Há, atualmente, poucas dúvidas de que Bolsonaro foi mais um projeto das Forças Armadas para “salvar o Brasil”. O primeiro foi a malograda proclamação da república que hoje se “comemora”. A lenda de que Bolsonaro foi eleito graças à incansável atuação nas redes sociais de seus filhos, sobretudo o bipolar 02, o Carlos, e correligionários não se sustenta diante das evidências de participação maciça de militares de todos os escalões no processo de alavancagem da candidatura Bolsonaro. Daí a dificuldade das Forças Armadas de abandonar o navio, mesmo diante do fato incontestável de que a embarcação vem fazendo água.
O primeiro objetivo traçado pelo projeto foi efetivamente alcançado, ou seja, colocar a última pá de cal nos governos do PT que, diga-se de passagem, cavou sua própria sepultura. A busca pela concretização do segundo teve início promissor, isto é, cingir Bolsonaro, a começar pelo Vice-Presidente, por um cinturão de militares do alto escalão no intuito de monitorá-lo. Esqueceram-se, no entanto, de que o capitão passou a brandir a “caneta BIC” e sucederam-se as humilhantes demissões de oficiais generais que não compactuavam com seus propósitos e os de seus filhos. Apesar do ainda considerável número de militares no Governo, os últimos quadros têm sido convocados a fim de tapar buracos, como é o caso do General Pazuello, à frente do Ministério da Saúde. Bolsonaro pode contar, assim, decantando sua condição de Chefe Supremo das Forças Armadas, com o proverbial apego da caserna à obediência, em oposição a eventuais insubordinações de civis como as de Luiz Mandetta e Nelson Teich nos episódios do isolamento social, uso de máscara e utilização indiscriminada de cloroquina.

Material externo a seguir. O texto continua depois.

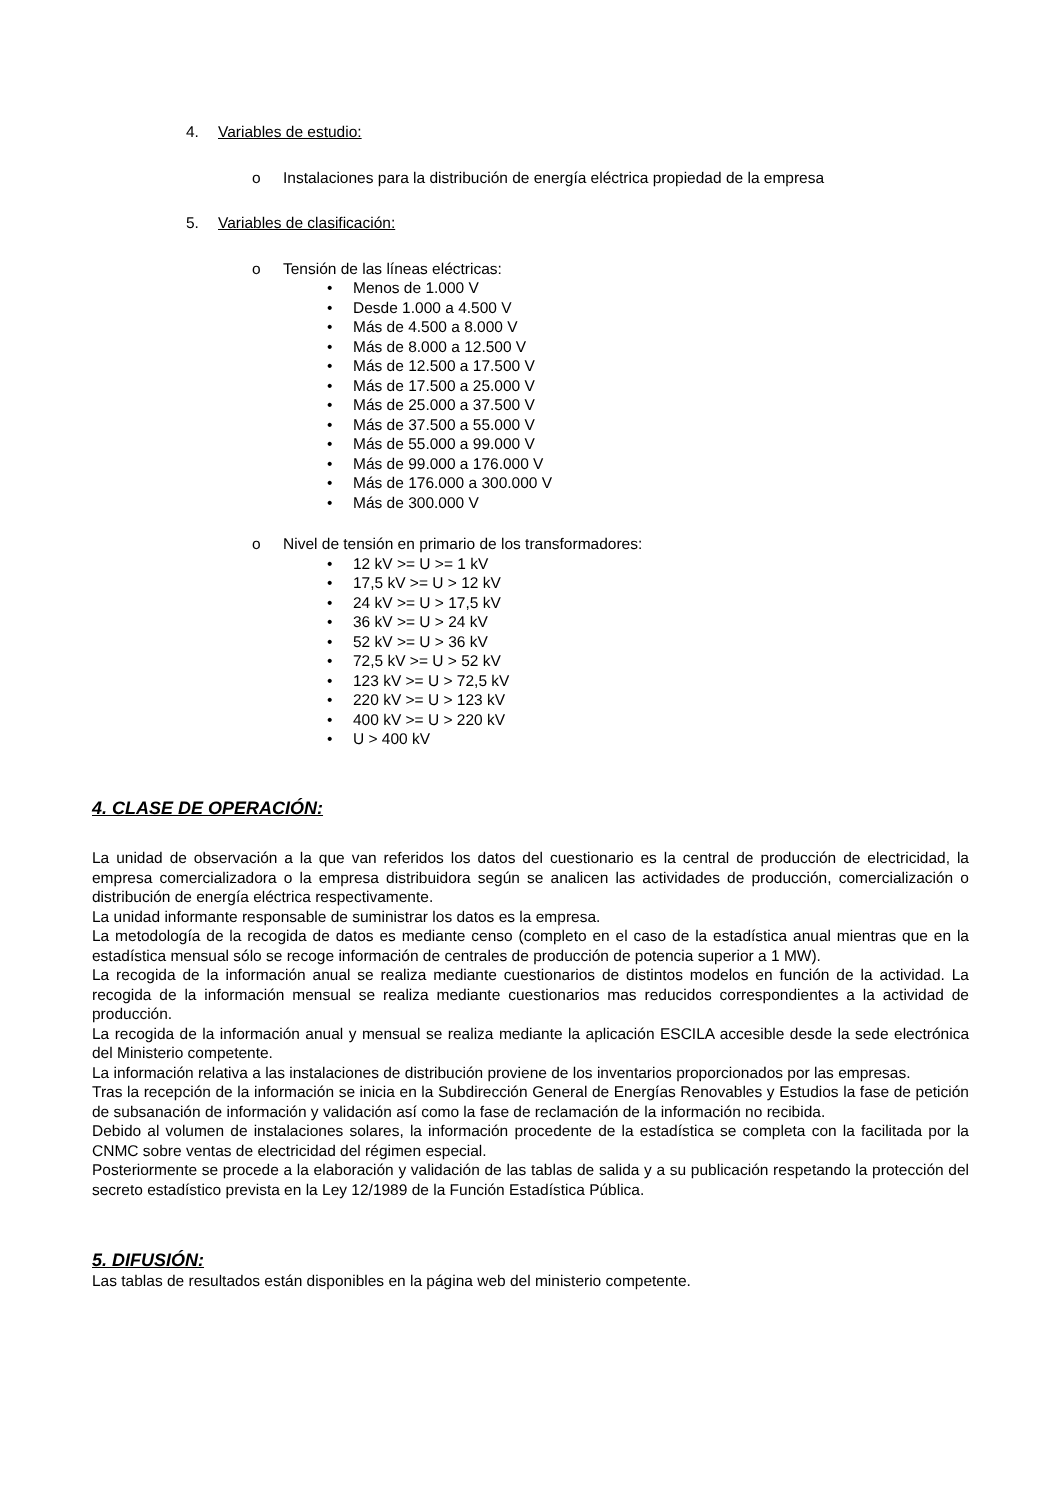4. Variables de estudio:
o Instalaciones para la distribución de energía eléctrica propiedad de la empresa
5. Variables de clasificación:
o Tensión de las líneas eléctricas:
• Menos de 1.000 V
• Desde 1.000 a 4.500 V
• Más de 4.500 a 8.000 V
• Más de 8.000 a 12.500 V
• Más de 12.500 a 17.500 V
• Más de 17.500 a 25.000 V
• Más de 25.000 a 37.500 V
• Más de 37.500 a 55.000 V
• Más de 55.000 a 99.000 V
• Más de 99.000 a 176.000 V
• Más de 176.000 a 300.000 V
• Más de 300.000 V
o Nivel de tensión en primario de los transformadores:
• 12 kV >= U >= 1 kV
• 17,5 kV >= U > 12 kV
• 24 kV >= U > 17,5 kV
• 36 kV >= U > 24 kV
• 52 kV >= U > 36 kV
• 72,5 kV >= U > 52 kV
• 123 kV >= U > 72,5 kV
• 220 kV >= U > 123 kV
• 400 kV >= U > 220 kV
• U > 400 kV
4. CLASE DE OPERACIÓN:
La unidad de observación a la que van referidos los datos del cuestionario es la central de producción de electricidad, la empresa comercializadora o la empresa distribuidora según se analicen las actividades de producción, comercialización o distribución de energía eléctrica respectivamente.
La unidad informante responsable de suministrar los datos es la empresa.
La metodología de la recogida de datos es mediante censo (completo en el caso de la estadística anual mientras que en la estadística mensual sólo se recoge información de centrales de producción de potencia superior a 1 MW).
La recogida de la información anual se realiza mediante cuestionarios de distintos modelos en función de la actividad. La recogida de la información mensual se realiza mediante cuestionarios mas reducidos correspondientes a la actividad de producción.
La recogida de la información anual y mensual se realiza mediante la aplicación ESCILA accesible desde la sede electrónica del Ministerio competente.
La información relativa a las instalaciones de distribución proviene de los inventarios proporcionados por las empresas.
Tras la recepción de la información se inicia en la Subdirección General de Energías Renovables y Estudios la fase de petición de subsanación de información y validación así como la fase de reclamación de la información no recibida.
Debido al volumen de instalaciones solares, la información procedente de la estadística se completa con la facilitada por la CNMC sobre ventas de electricidad del régimen especial.
Posteriormente se procede a la elaboración y validación de las tablas de salida y a su publicación respetando la protección del secreto estadístico prevista en la Ley 12/1989 de la Función Estadística Pública.
5. DIFUSIÓN:
Las tablas de resultados están disponibles en la página web del ministerio competente.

Quanto aos demais objetivos, sobretudo o combate à corrupção e o choque de liberalismo a ser aplicado na economia do país, emblematizados por Sérgio Moro e Paulo Guedes, frustraram-se. O primeiro, em virtude da necessidade de defender o filho 01, o Flávio, acusado de corrupção no caso das rachadinhas, o que motivou a tentativa de Bolsonaro de interferir na PF e a consequente demissão do Ministro da Justiça, bem como do seu inesperado apelo ao Centrão, a fim de garantir um mínimo de governabilidade, apregoando, inclusive, o fim da Lava-Jato. O segundo, diante da criação de auxílios emergenciais destinados a atender à população mais carente e a minorar os efeitos da pandemia, o que fortaleceu a constatação de Bolsonaro de que gastos assistenciais representam passaporte seguro para o incremento da sua popularidade. O Posto Ipiranga bifurca-se, portanto, entre o compromisso de manter os propósitos liberais e os ímpetos eleitoreiros do Chefe.
As agendas presidencial e a das Forças Armadas distanciam-se, assim, cada vez mais e recentes confrontos, como a desautorização pública de Pazuello, o codinome de “Maria Fofoca” atribuído por Ricardo Salles, um dos representantes do núcleo ideológico, ao General Luiz Eduardo Ramos, a “guerra da pólvora”, bem como as recentes declarações de chefes militares sobre o caráter a atribuições das Forças Armadas não passam de indícios de uma divergência que se processa a níveis bem mais profundos.